---------- Data in this exercise
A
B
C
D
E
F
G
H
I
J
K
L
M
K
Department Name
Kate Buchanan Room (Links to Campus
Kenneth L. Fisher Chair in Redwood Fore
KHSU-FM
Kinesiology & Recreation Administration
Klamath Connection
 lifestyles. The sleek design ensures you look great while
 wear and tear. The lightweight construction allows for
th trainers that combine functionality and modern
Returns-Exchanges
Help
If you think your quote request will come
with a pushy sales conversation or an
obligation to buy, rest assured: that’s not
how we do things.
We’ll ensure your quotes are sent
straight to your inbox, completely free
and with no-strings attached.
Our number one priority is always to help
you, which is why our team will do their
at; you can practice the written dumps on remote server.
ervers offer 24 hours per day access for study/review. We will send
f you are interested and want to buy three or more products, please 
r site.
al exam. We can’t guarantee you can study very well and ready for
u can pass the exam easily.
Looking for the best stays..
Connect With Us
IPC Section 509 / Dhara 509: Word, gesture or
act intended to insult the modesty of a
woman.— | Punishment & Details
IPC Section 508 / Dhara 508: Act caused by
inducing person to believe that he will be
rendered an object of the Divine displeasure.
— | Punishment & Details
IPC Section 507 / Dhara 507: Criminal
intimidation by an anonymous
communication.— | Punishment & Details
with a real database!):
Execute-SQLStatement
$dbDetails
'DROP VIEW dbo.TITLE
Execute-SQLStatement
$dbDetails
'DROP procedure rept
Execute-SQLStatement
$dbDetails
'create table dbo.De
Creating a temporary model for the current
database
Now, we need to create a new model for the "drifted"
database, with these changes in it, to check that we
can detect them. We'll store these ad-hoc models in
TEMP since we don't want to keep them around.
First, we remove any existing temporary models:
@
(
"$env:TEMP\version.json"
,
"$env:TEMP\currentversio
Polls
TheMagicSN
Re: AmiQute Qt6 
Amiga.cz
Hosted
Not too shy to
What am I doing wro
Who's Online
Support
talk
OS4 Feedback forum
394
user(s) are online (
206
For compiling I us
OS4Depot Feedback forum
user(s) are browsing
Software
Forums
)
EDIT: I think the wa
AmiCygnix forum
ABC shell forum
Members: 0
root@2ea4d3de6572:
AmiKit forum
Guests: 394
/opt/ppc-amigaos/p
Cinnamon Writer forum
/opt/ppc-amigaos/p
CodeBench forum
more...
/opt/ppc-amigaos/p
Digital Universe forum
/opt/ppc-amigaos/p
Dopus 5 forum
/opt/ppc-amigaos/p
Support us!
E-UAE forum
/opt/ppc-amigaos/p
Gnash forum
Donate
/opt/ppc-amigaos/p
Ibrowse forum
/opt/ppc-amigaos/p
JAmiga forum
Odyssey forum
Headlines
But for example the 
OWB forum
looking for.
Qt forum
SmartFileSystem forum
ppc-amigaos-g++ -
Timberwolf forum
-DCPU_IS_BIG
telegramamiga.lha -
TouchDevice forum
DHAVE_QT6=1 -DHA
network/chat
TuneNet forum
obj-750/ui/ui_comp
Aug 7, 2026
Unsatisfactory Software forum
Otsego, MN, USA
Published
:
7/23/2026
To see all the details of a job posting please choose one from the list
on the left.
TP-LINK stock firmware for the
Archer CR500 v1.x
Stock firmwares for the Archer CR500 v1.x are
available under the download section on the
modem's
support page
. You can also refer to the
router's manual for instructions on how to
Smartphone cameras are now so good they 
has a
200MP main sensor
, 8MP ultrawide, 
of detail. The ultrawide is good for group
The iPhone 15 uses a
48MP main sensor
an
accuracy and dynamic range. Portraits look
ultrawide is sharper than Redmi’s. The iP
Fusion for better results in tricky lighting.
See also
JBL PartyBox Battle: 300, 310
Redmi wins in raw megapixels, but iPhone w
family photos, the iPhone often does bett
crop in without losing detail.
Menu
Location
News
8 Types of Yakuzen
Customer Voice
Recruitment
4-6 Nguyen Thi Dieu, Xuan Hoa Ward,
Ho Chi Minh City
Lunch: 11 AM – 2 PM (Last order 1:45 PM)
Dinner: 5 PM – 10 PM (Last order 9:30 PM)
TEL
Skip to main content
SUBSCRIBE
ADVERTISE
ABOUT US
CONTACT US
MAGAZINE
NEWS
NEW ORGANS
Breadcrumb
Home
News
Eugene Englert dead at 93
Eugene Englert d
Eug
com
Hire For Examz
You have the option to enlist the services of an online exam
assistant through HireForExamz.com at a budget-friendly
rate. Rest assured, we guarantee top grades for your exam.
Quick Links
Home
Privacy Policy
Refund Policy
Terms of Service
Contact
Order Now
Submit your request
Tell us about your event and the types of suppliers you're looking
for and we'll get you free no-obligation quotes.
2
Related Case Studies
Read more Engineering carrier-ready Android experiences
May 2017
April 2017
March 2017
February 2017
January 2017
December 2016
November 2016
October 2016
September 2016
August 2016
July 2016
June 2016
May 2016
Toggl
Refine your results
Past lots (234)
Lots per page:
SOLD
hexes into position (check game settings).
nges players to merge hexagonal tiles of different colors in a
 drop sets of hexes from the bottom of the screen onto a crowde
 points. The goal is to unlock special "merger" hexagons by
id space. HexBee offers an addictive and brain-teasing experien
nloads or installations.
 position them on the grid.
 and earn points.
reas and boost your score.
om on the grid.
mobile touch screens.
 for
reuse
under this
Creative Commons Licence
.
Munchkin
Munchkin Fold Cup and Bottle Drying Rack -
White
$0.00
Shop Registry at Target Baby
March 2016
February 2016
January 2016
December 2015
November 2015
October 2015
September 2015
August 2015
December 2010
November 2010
--------------------
What to do: The lines above that hold the word "more" should be found and copied out.

Solved problem:
f you are interested and want to buy three or more products, please 
more...
Read more Engineering carrier-ready Android experiences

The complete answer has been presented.